### [Provided text]
□ □ □ □ □

Attention Mechanisms: A Geometric View

Introduction

In this post we describe attention mechanisms by motivating it using geometric intuition. The ideas are largely based on two somewhat theoretical papers: [1] and [2], but we focus on the core intuition from those papers rather than the theory.

A classic technique in both machine learning and statistics is to take weighted averages as a pre-processing step. For instance, in time series, one might take a moving average of the time series to smooth it. Based on the importance of neighboring information, this could assign uniform weights (simple moving average) or have different types of decay of importance as a function of time. In image data, convolutions perform a similar task. However, they are strictly speaking a not expectations since the weights may not make a valid probability mass function (pmf). These convolutions can blur an image or magnify important aspects of the image.

One extension of these ideas is to let the weights themselves be a mapping from the input objects that one takes a weighted average over to a vector of weights. In time series, this would mean that the moving average weights for a sliding window are themselves a mapping from the sliding window. They then vary as we move the sliding window. We’d like to choose these weights to achieve two tasks. The first isto reflect the ‘importance’ of specific locations (times, pixel locations). The second is to help achieve good performance in prediction tasks. This is the core basic motivation of the attention mechanisms in use today.

□ □ □ □ □

[Saved entries]

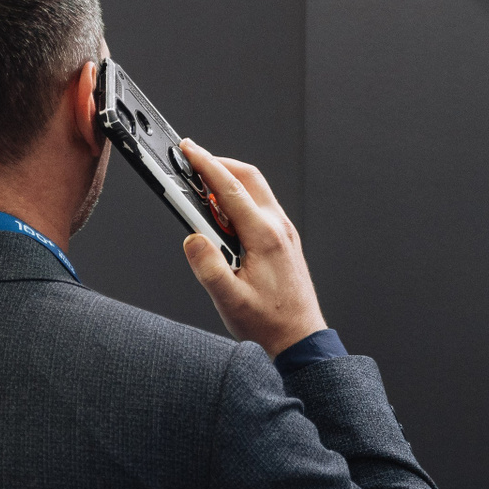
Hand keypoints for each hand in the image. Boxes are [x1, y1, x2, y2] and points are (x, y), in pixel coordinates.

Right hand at [177, 140, 325, 357]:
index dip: (206, 165)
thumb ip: (208, 267)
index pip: (231, 189)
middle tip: (192, 160)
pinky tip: (222, 214)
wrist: (300, 337)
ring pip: (257, 190)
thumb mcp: (229, 300)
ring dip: (230, 180)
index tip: (188, 150)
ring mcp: (285, 232)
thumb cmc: (268, 323)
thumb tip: (192, 238)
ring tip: (202, 187)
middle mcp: (279, 227)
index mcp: (264, 236)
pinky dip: (240, 198)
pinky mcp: (284, 240)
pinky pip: (262, 206)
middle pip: (249, 178)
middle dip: (219, 163)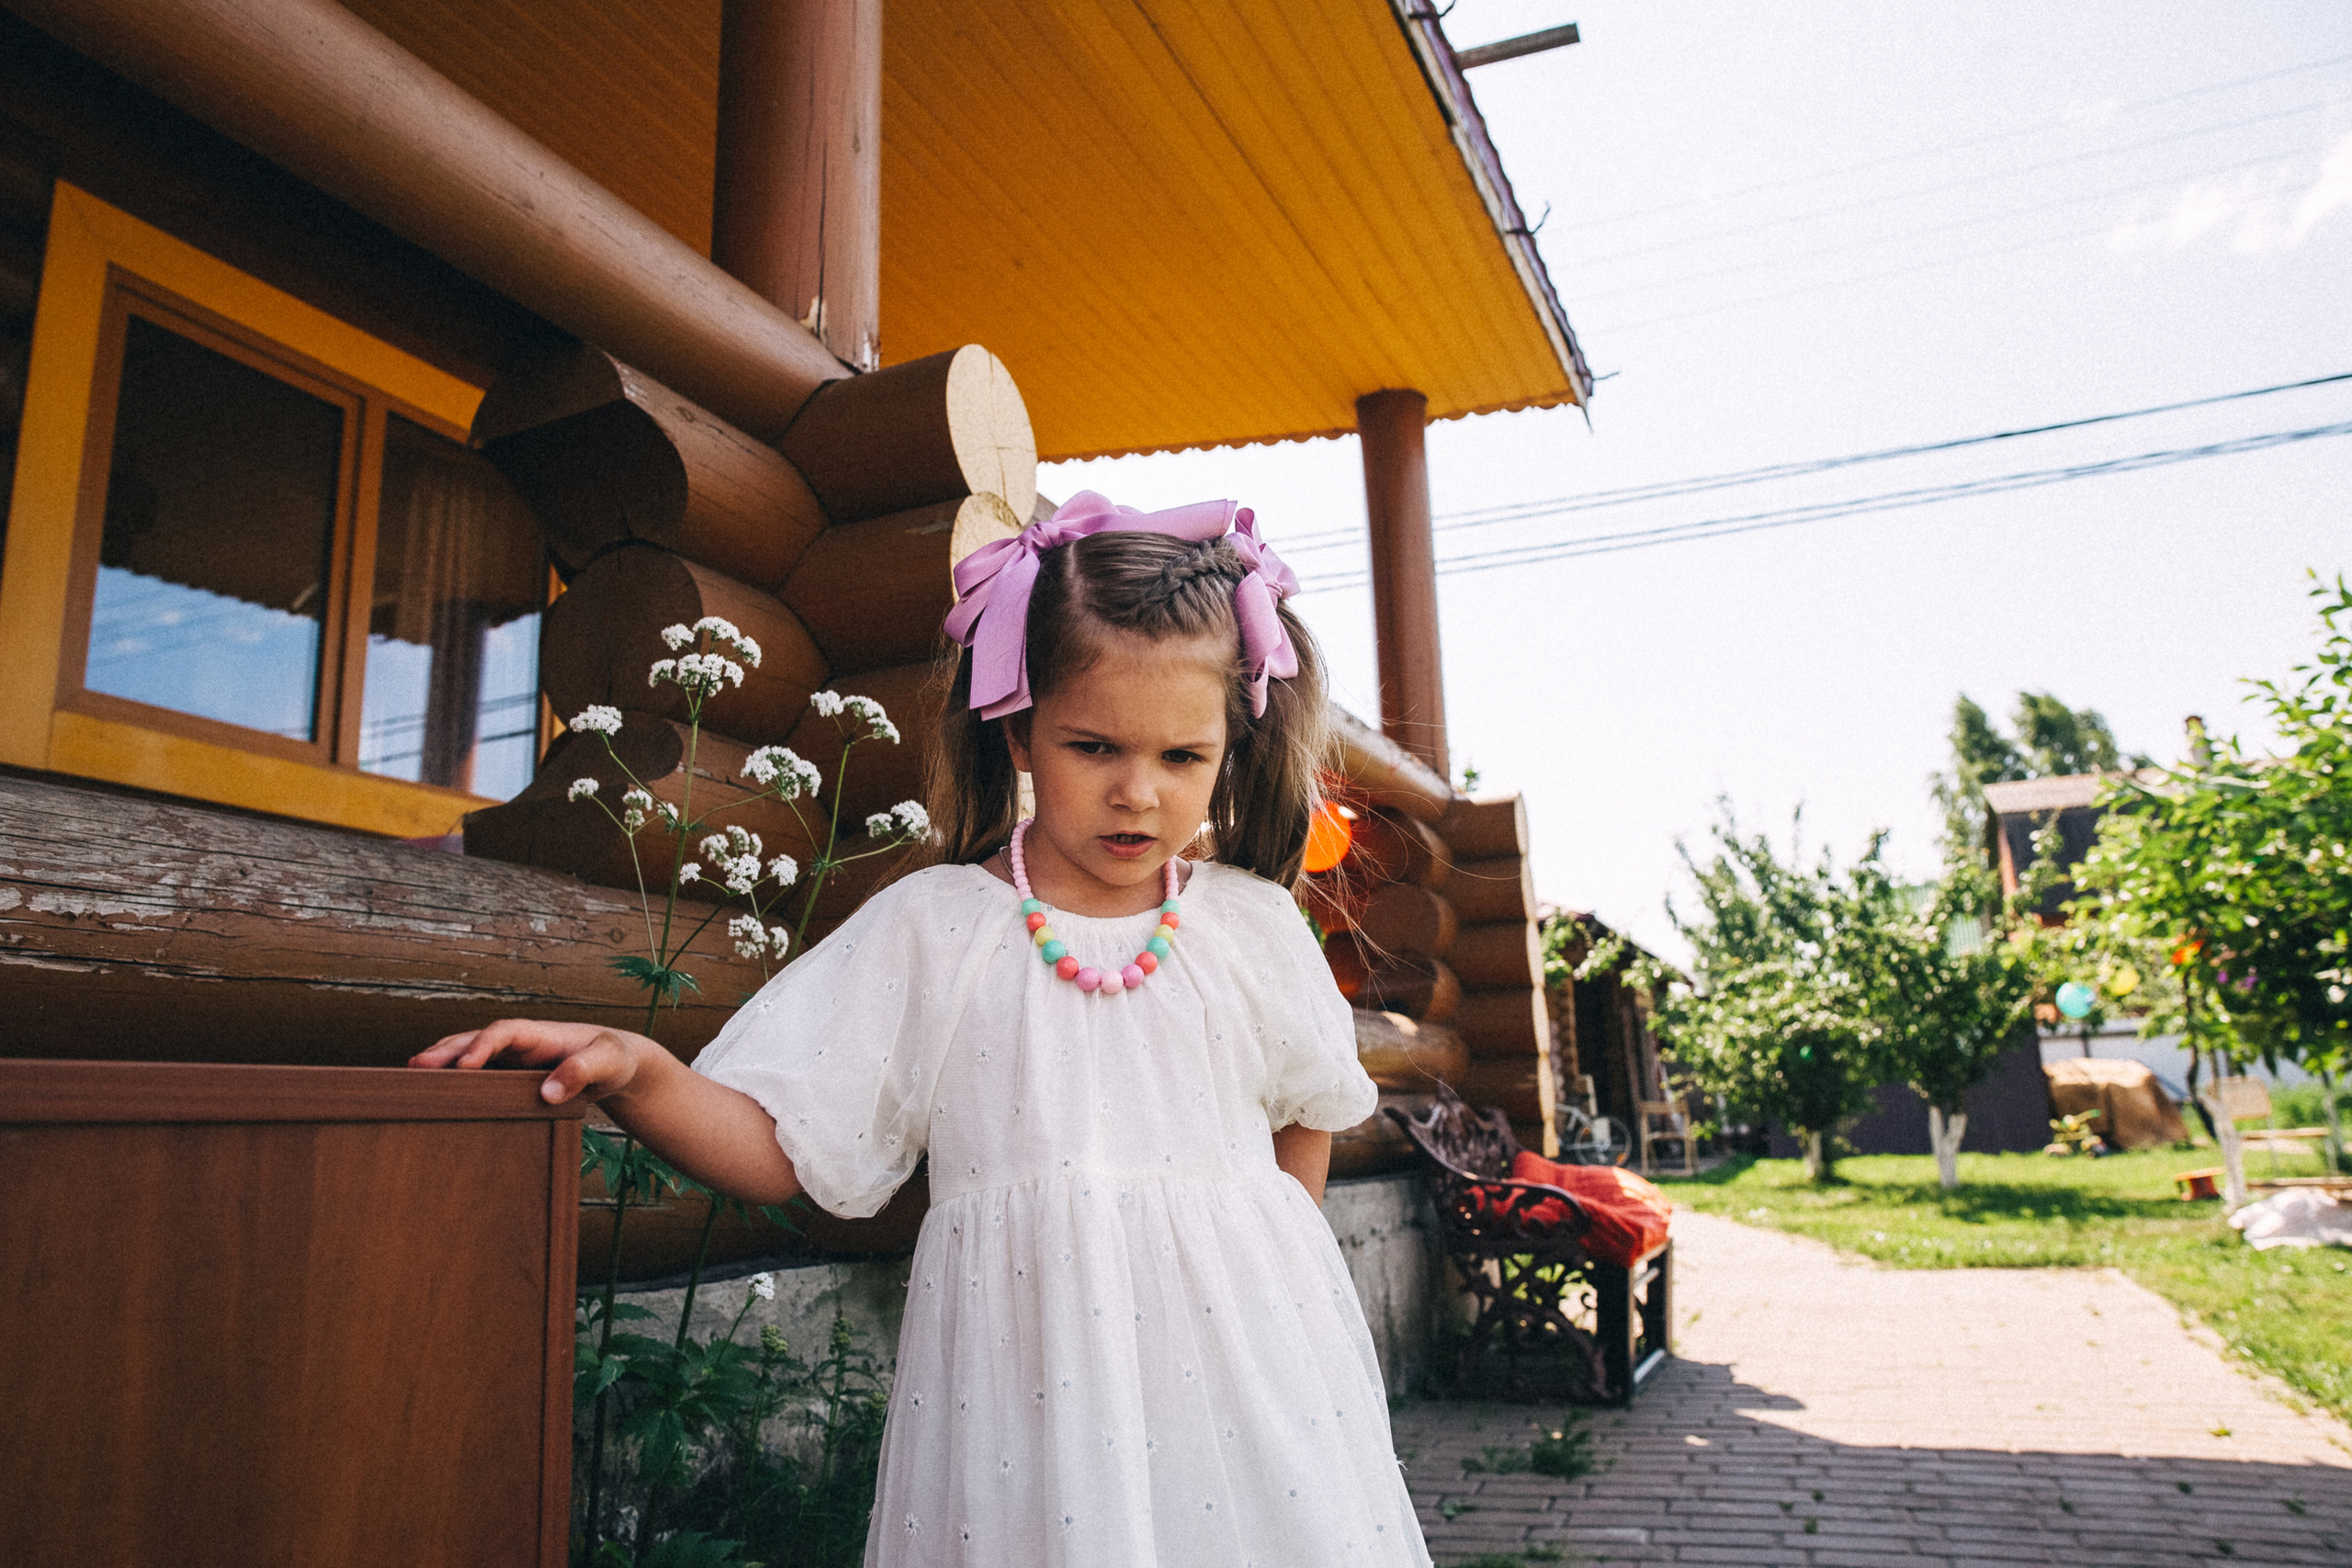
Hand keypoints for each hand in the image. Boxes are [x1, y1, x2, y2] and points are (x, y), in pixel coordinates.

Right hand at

□ □ □ □ □

### [Task description]
Please write the next part of the post on attention mechanisms, picking up right after its final sentence. None of this data is needed.

### [Answer section]
Outline

We start by defining an attention mechanism, describing why choosing the attention weights is the key challenge. Next we describe a very naive idea: choosing the attention weights to point in approximately the same direction as the input vector (sliding window). We describe a first attempt at this, maximizing the between the attention weights and the input vector, and why this doesn’t actually lead to pointing in approximately the same direction, and that it will also fail for multi-dimensional observations.

Following this naive idea, we then argue that adding a regularizer (for instance Shannon entropy) to the optimization problem does lead to pointing in approximately the same direction. This idea is too naive in practice and will also fail for multi-dimensional observations, but by replacing the data with another representation or summary, we obtain a workable idea that is in fact what many attention models use. With these two extensions to a very naive idea, we can recover softmax attention in the form that many papers use today. Again, these ideas primarily come from [1] and [2] but are presented in a much more mathematical way.

What is an Attention Mechanism

An attention mechanism involves three parts, and refers to calculation of the first. 1) a context vector 2) an attention weight probability mass function (pmf) 3) a value function. The context vector is given by

(1) $\begin{align*}c&=\mathbb{E}_p[V(T)]\end{align*}$

The parts are as follows:

The context vector $c$ is a weighted average of a representation $V(t)$ of data. This is used as input to a prediction model, such as a neural network.
$t\in S$ is a location in the domain or set of locations $S$ . $S$ could be the set of times in a sliding window, a set of pixel locations, etc.
The attention weights $p\in \mathbb{R}^{|S|}$ , which is a discrete pmf describing the importance of locations $t\in S$ .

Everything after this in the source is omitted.